Uma alteração feita do primeiro para o segundo título é que o segundo já permite avançar o relógio, ao passo que o primeiro nos obriga a esperar a passagem das horas e a mudança do dia para a noite e da noite para o dia. Para isso, neste jogo que é uma espécie de génese dos life simulators, encontrámos formas de passar o tempo, como ir para salões de arcadas jogar ou, aquilo que mais marcou quem o jogou aquando do seu lançamento: a necessidade de trabalharmos. Na maioria dos jogos de ação e de luta, somos alguém que não tem necessidades básicas de vida e podemos dar-nos “ao luxo” de passar o dia em escaramuças com criminosos. Em Shenmue, todo esse paradigma irrealista mudou e tínhamos de levar Ryo a trabalhar como condutor de empilhadoras, sequências jogáveis no qual éramos recompensados com dinheiro depois de terminarmos as nossas tarefas.
O combate propriamente dito era menos frequente do muitos desejariam e não era, de todo, o centro do jogo. Ao contrário do que possamos sentir, Suzuki acabou por criar um jogo de Kung Fu, no qual o quotidiano e o mundano são os verdadeiros protagonistas. Um mundo aberto com rotinas e horários, no qual a escala mais reduzida tornava-o mais verosímil e simultaneamente mais relacionável.

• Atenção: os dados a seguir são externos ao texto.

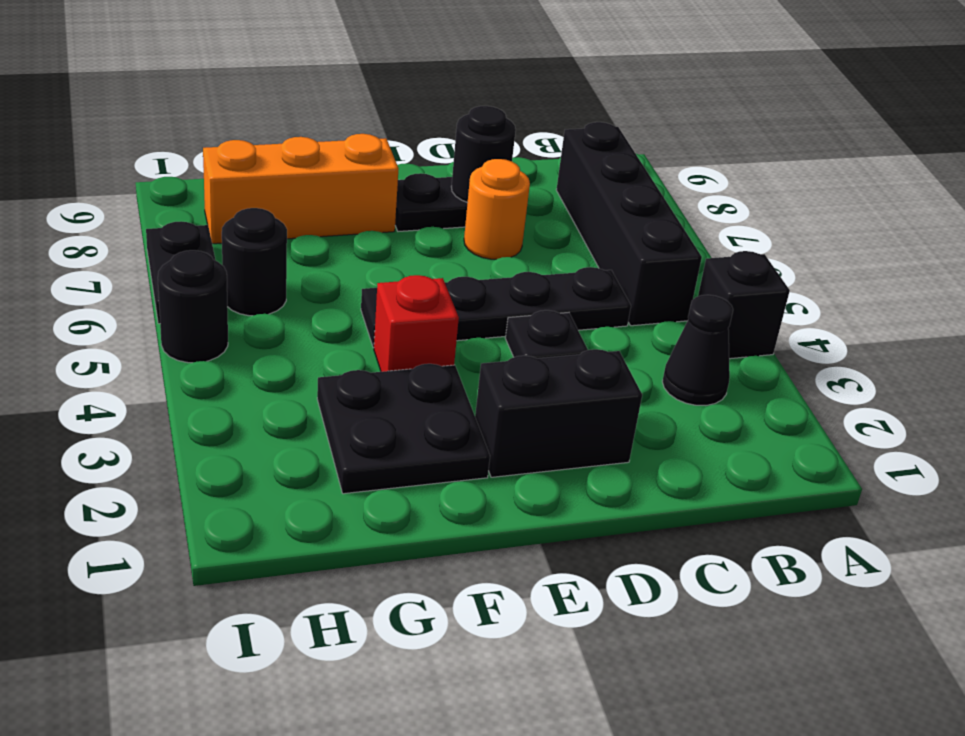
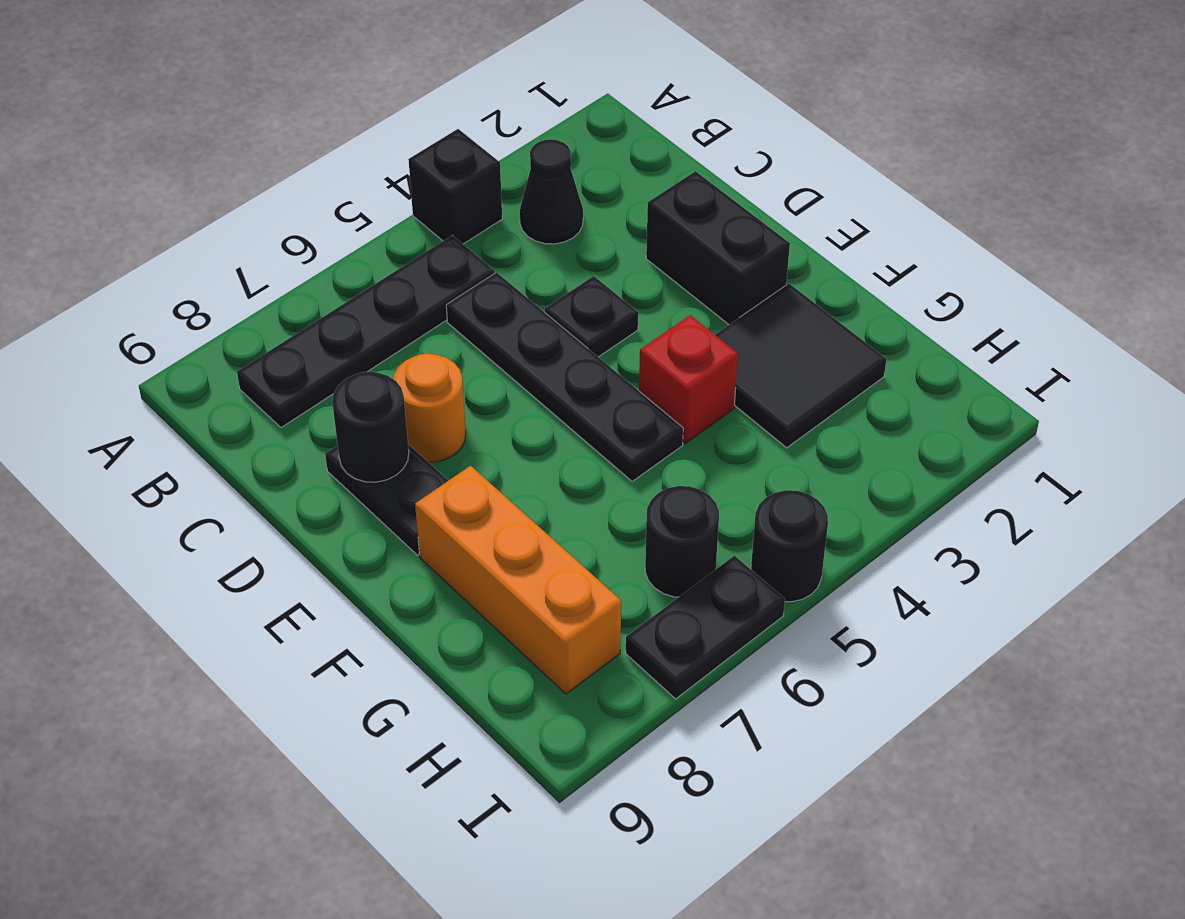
black 1x4 brick [556,122,702,326] -> black 1x4 plate [237,235,495,428]
black 2x2 plate [317,364,490,494] -> black 2x2 tile [715,284,886,448]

Comparando as versões originais e as atualizadas em alta definição, detetámos alguns problemas, especialmente ao nível do som. Com problemas técnicos de acesso às faixas de voz originais gravadas em 1999, o resultado que encontrámos nesta antologia são linhas de áudio de baixa qualidade, com ruído, e que quase estragam a experiência de jogo.
Esta versão remasterizada é a oportunidade perfeita para perceber todos os pequenos elementos cinematográficos e autorais que foram inseridos no pensamento criativo dos videojogos, graças a Yu Suzuki e a Shenmue. É verdade que, no passado recente, existe uma série (também ela desenvolvida pela SEGA) que pega nos pressupostos de Shenmue e os eleva para outro patamar, como Yakuza, de Toshihiro Nagoshi. Mas, em boa verdade, este nunca existiria tal como o conhecemos se Shenmue não tivesse servido de pedra basilar para esta abordagem nos videojogos.
Shenmue I + II HD Remaster tem, como muitos jogos seus contemporâneos, algumas dificuldades em sobreviver ao teste do tempo e dificilmente, sem a carga histórica, seria apelativo, por si só, para cativar novos jogadores. Jogá-lo deve ser um ato de compreensão da sua importância e influência, “desculpando” com estes quase vinte anos de distância a evolução tecnológica e criativa que aqui não existe. Mas que possivelmente não existiria se Shenmue não tivesse sido lançado no momento em que foi.